The PIC microcontroller has a dead simple instruction set format. Each instruction is exactly 14 bits long, composed of a variety of numbers at differing bit lengths.
I am trying to build a function that can take all these inputs and build a number that represents that instruction.
This is what I have been trying to get working:
def fileRegOp(opcode, d, f):
out = opcode << 13
out = out | d << 7
out = out | f
return out
print "FIN:", bin(fileRegOp(1,True,15))
It outputs
FIN: 0b10000010001111
Which looks good, except the bits are the wrong way round. I think it should read:
FIN: 0b00000111111000
I've seen solutions on SO that involve loops to flip the bits around, but I'm sure there's a better way.
Whats the most elegant way to write this function?

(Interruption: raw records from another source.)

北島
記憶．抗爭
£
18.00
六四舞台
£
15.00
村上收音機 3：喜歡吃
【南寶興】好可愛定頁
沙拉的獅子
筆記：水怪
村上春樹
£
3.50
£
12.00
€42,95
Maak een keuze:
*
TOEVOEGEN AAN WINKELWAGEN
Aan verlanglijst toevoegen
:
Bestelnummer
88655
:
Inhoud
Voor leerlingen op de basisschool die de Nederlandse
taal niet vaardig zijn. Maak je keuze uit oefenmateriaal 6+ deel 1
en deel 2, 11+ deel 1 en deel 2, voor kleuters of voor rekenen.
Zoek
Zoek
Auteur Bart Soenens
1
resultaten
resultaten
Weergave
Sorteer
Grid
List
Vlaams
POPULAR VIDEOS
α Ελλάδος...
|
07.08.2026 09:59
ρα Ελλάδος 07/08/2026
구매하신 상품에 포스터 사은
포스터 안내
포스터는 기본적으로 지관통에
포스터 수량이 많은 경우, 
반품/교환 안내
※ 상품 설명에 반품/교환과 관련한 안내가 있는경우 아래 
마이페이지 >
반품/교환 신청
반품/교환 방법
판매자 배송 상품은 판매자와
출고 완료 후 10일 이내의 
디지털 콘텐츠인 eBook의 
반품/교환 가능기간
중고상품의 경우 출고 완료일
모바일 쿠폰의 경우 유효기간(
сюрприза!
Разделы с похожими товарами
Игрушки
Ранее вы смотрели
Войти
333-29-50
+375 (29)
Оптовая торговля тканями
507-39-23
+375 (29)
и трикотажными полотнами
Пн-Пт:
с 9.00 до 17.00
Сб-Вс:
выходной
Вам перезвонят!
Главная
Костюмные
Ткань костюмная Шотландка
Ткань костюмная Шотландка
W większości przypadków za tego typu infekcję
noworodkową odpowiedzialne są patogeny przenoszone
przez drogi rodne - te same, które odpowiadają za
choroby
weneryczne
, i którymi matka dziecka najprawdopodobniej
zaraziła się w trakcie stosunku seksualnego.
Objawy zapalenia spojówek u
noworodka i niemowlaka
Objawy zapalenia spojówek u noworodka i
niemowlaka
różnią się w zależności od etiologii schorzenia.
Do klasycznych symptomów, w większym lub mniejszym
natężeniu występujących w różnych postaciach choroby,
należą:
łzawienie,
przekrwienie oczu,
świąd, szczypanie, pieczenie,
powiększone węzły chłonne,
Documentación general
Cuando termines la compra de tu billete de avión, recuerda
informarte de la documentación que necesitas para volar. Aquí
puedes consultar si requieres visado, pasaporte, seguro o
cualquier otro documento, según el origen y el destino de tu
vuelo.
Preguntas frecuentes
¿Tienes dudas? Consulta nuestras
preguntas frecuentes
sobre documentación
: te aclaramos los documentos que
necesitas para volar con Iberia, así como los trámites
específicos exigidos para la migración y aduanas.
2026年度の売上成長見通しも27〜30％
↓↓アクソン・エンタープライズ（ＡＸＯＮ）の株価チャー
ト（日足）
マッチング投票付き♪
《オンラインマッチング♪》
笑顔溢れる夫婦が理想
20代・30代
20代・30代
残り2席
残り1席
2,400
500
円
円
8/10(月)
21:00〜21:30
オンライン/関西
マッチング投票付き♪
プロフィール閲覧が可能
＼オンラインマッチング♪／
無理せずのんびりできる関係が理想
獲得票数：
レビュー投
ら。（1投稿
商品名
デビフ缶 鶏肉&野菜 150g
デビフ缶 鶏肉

More detail on the instruction set: Datasheet see page 121,122
解决方案
Your shifts are wrong.
You are shifting by the index of the top-most bit, which isn't right. You must shift by the index of the lowermost (rightmost) bit in each field.
So it should be:
def fileRegOp(opcode, d, f):
return (opcode << 8) | (d << 7) | f
This gives, with some editing to add padding zeros on the left:
>>> bin(fileRegOp(1,True,15))
'0b00000110001111'
Of course, it might be sensical to also limit-check the arguments.